- [EXERCISE INSTRUCTIONS]:
Could you transcribe every record below exactly as written, excluding the pictures?
- - -
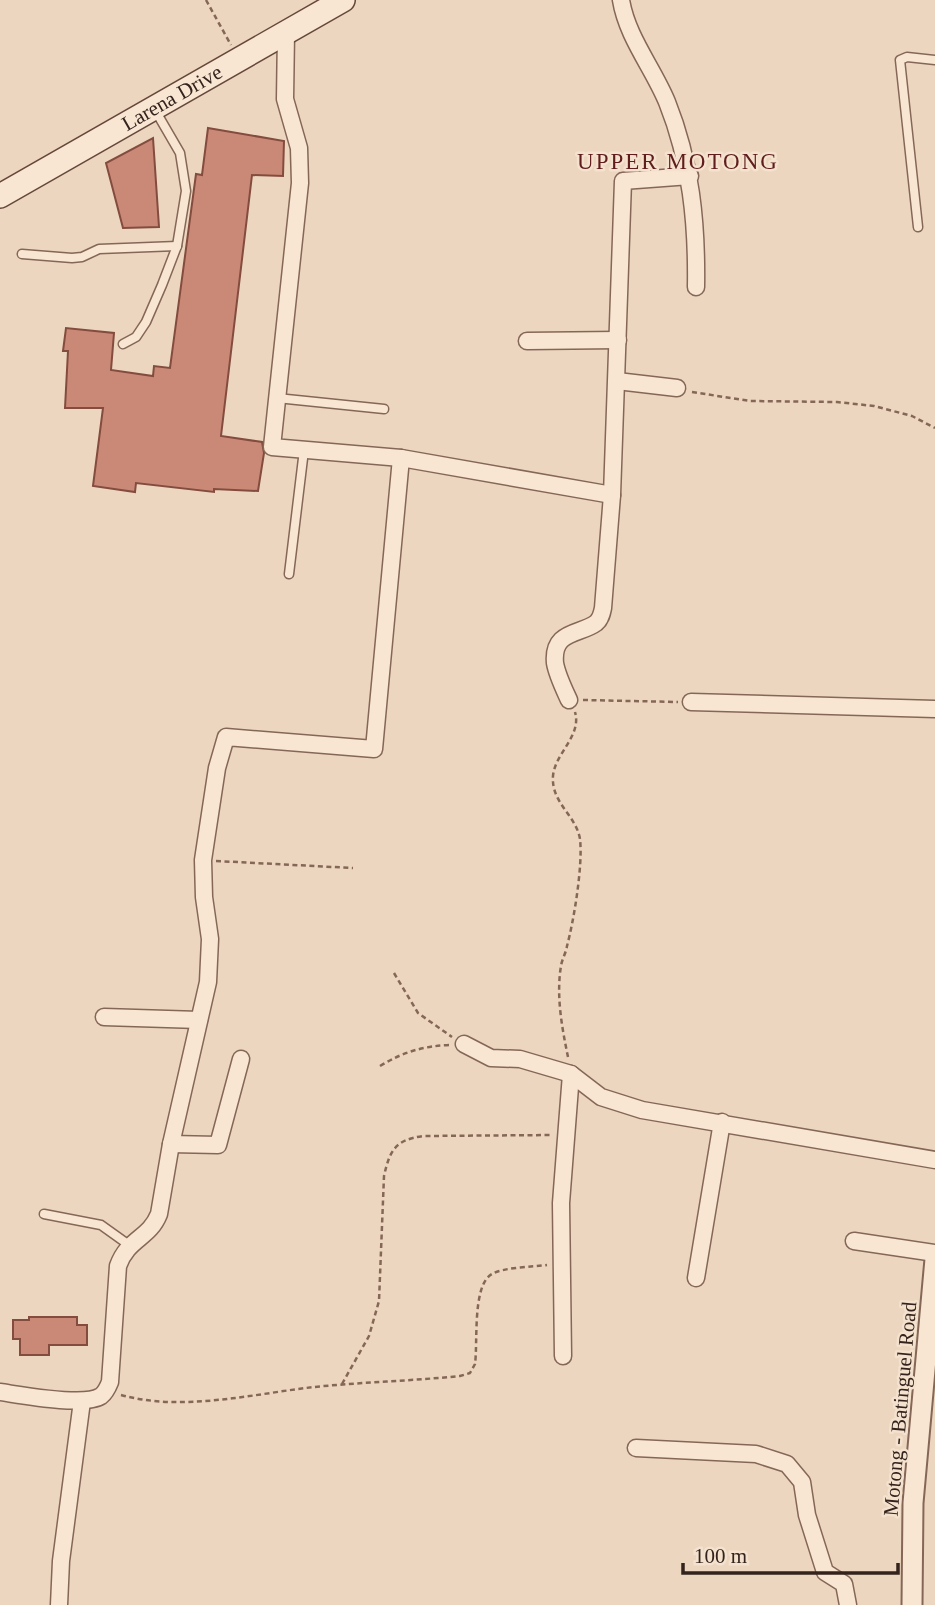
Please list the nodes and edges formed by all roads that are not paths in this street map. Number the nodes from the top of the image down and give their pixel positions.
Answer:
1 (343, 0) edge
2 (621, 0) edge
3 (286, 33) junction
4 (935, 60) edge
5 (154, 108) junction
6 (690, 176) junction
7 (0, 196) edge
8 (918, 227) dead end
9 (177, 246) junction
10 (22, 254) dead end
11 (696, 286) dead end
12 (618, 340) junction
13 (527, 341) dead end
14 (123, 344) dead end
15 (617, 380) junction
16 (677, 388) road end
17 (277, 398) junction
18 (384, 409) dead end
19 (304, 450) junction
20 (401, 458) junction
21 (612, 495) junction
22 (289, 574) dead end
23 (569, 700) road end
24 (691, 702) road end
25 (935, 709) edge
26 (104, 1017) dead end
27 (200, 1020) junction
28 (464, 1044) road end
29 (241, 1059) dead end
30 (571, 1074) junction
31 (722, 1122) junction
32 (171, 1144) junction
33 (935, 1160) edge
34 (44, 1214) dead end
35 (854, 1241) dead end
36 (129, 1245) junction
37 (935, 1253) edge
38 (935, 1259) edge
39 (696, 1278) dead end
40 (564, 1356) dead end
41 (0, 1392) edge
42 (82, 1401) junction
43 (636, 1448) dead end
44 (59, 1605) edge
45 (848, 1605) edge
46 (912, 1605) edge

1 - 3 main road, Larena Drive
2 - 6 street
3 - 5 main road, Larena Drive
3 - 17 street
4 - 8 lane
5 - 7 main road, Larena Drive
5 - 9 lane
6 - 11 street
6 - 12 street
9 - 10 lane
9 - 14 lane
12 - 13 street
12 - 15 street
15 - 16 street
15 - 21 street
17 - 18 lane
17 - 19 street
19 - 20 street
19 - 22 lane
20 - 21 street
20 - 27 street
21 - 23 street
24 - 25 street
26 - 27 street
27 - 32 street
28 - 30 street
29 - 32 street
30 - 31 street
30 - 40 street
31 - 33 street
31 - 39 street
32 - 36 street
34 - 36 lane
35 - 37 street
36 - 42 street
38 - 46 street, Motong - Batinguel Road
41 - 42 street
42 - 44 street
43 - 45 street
- - -
- [EXERCISE OUTPUT]:
Please list the nodes and edges formed by all roads that are not paths in this street map. Number the nodes from the top of the image down and give their pixel positions.
Answer:
1 (343, 0) edge
2 (621, 0) edge
3 (286, 33) junction
4 (935, 60) edge
5 (154, 108) junction
6 (690, 176) junction
7 (0, 196) edge
8 (918, 227) dead end
9 (177, 246) junction
10 (22, 254) dead end
11 (696, 286) dead end
12 (618, 340) junction
13 (527, 341) dead end
14 (123, 344) dead end
15 (617, 380) junction
16 (677, 388) road end
17 (277, 398) junction
18 (384, 409) dead end
19 (304, 450) junction
20 (401, 458) junction
21 (612, 495) junction
22 (289, 574) dead end
23 (569, 700) road end
24 (691, 702) road end
25 (935, 709) edge
26 (104, 1017) dead end
27 (200, 1020) junction
28 (464, 1044) road end
29 (241, 1059) dead end
30 (571, 1074) junction
31 (722, 1122) junction
32 (171, 1144) junction
33 (935, 1160) edge
34 (44, 1214) dead end
35 (854, 1241) dead end
36 (129, 1245) junction
37 (935, 1253) edge
38 (935, 1259) edge
39 (696, 1278) dead end
40 (564, 1356) dead end
41 (0, 1392) edge
42 (82, 1401) junction
43 (636, 1448) dead end
44 (59, 1605) edge
45 (848, 1605) edge
46 (912, 1605) edge

1 - 3 main road, Larena Drive
2 - 6 street
3 - 5 main road, Larena Drive
3 - 17 street
4 - 8 lane
5 - 7 main road, Larena Drive
5 - 9 lane
6 - 11 street
6 - 12 street
9 - 10 lane
9 - 14 lane
12 - 13 street
12 - 15 street
15 - 16 street
15 - 21 street
17 - 18 lane
17 - 19 street
19 - 20 street
19 - 22 lane
20 - 21 street
20 - 27 street
21 - 23 street
24 - 25 street
26 - 27 street
27 - 32 street
28 - 30 street
29 - 32 street
30 - 31 street
30 - 40 street
31 - 33 street
31 - 39 street
32 - 36 street
34 - 36 lane
35 - 37 street
36 - 42 street
38 - 46 street, Motong - Batinguel Road
41 - 42 street
42 - 44 street
43 - 45 street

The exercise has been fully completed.